Quando você começar a ler esta matéria, observe como está sua postura: se estiver curvada, muito para a direita ou para a esquerda, indireite-se. É um bom começo para se evitar futuros problemas de coluna. Um mal que atinge desde o carteiro ao presidente da República. Segundo a Sociedade Brasileira de Reumatologia, quatro em cinco brasileiros têm ou terão dores nas costas, causadas por desvios na coluna.
Um problema sério que além de interferir no cotidiano das pessoas, afeta também a vida profissional. A lombalgia (dores na coluna lombar) é a segunda causa de falta ao trabalho e o terceiro motivo de pedidos de aposentadoria no Brasil. De acordo com dados do Hospital do Servidor Público de São Paulo, 60% dos trabalhadores sofrem de dores nas costas, mas apenas 30% se tratam. ‘‘Negligenciar o problema só piora a situação’’, afirma o fisioterapeuta José Lima, professor da Unopar e pós-graduado em Anatomocinesiologia do Aparelho do Movimento.
Para a maioria das patologias da coluna existem tratamentos, técnicas e terapias que oferecem bons resultados, com curas definitivas. ‘‘Mas isso depende muito do paciente. Ele precisa cooperar’’, afirma. Há três meses, José Lima começou a usar uma nova técnica para tratamento de problemas da coluna: é a espondiloterapia. ‘‘É um protocolo de avaliação, atendimento e orientação das patologias da coluna vertebral, causadas por traumas, desgaste ou inflamação’’, esclarece o fisioterapeuta.
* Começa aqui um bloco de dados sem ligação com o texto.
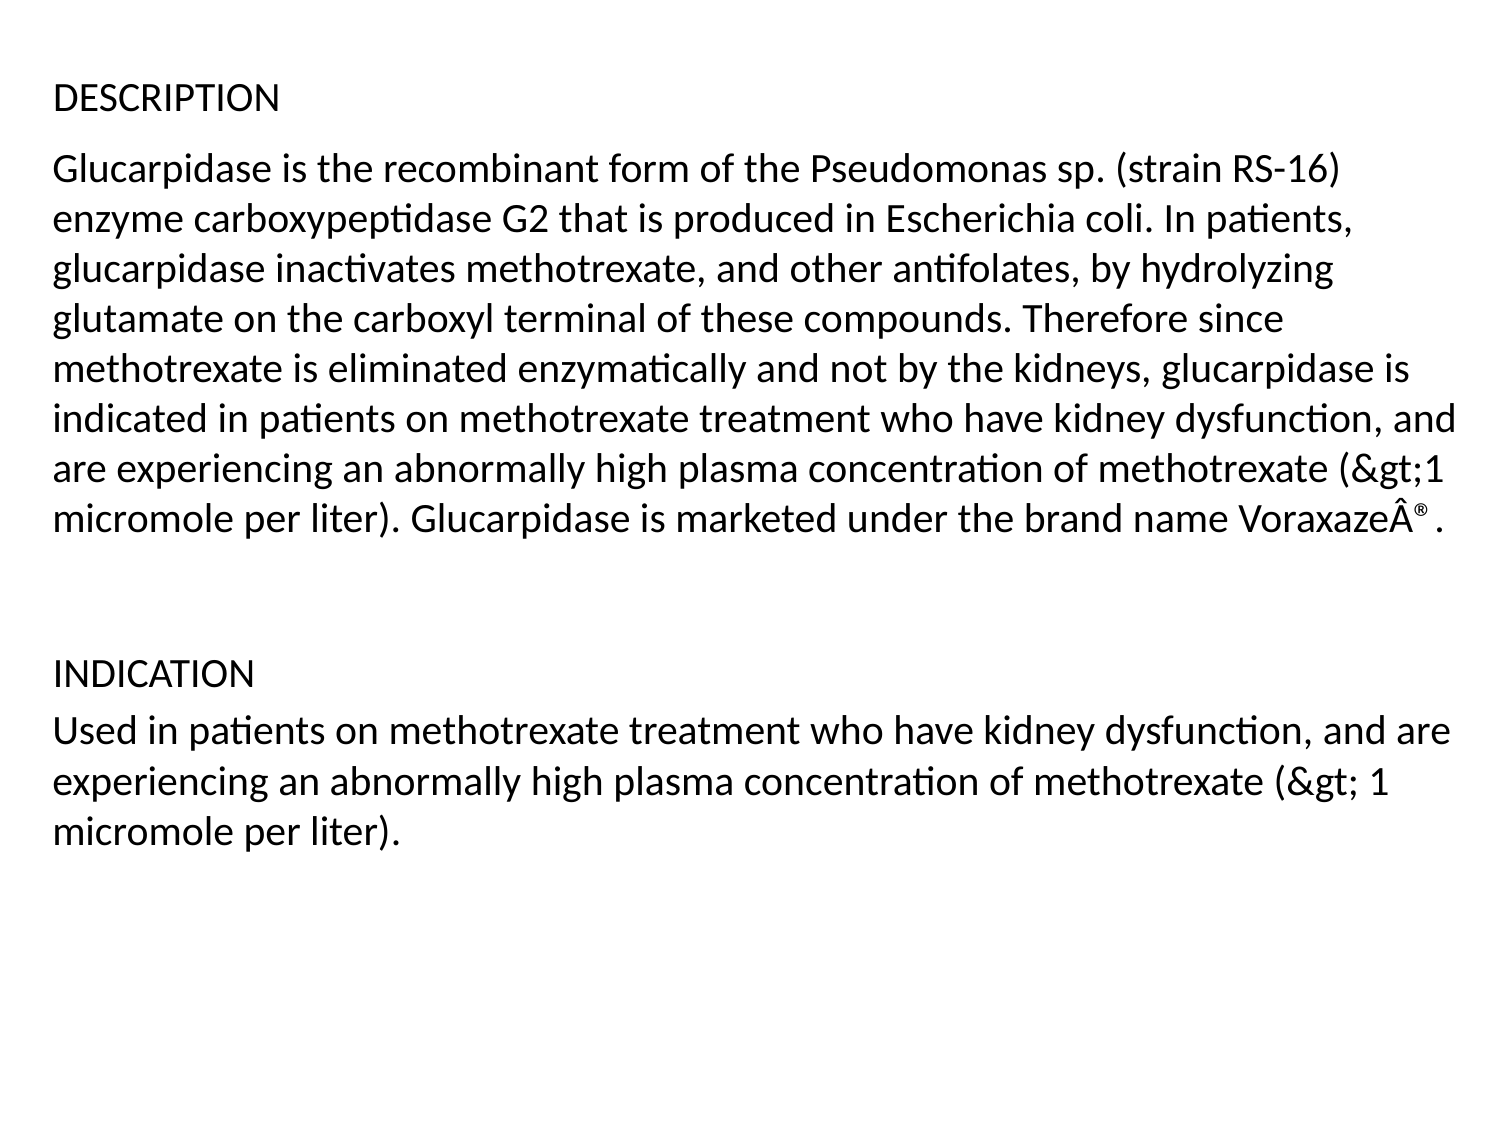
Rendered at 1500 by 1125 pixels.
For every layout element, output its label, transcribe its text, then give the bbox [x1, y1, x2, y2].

Vantagem Segundo José Lima, a grande vantagem desta terapia é que o tratamento deixa de ser paliativo e passa a ser curativo. ‘‘A espondiloterapia é uma proposta de cura, criada pelo fisioterapeuta Rubens Balestro, de Caxias do Sul, e baseada em técnicas milenares de massagem e manipulação da coluna vertebral’’, explica José Lima.
A partir do momento em que o paciente chega à clínica encaminhado pelo médico e com o exame de diagnóstico da doença, o fisioterapeuta faz uma investigação para descobrir a causa do problema. ‘‘Se eu não atacar a origem de uma hérnia de disco, por exemplo, a doença volta em seis meses’’, afirma. Descoberta a causa, parte-se para uma massagem na coluna para desativar as contraturas musculares. ‘‘E depois, uma manipulação para fazer uma descompressão da coluna vertebral’’, acrescenta.
A última etapa do tratamento se destina à correção postural, prática de exercícios e orientação ao paciente para mudança de hábitos posturais. O fisioterapeuta diz que para conscientizar o paciente da necessidade de mudar sua postura ele usa a ‘‘sustologia’’, que consiste em mostrar à pessoa as limitações que ela enfrentará no futuro, caso não se cuide. ‘‘O paciente precisa colaborar e querer se livrar do problema’’, ressalta José Lima.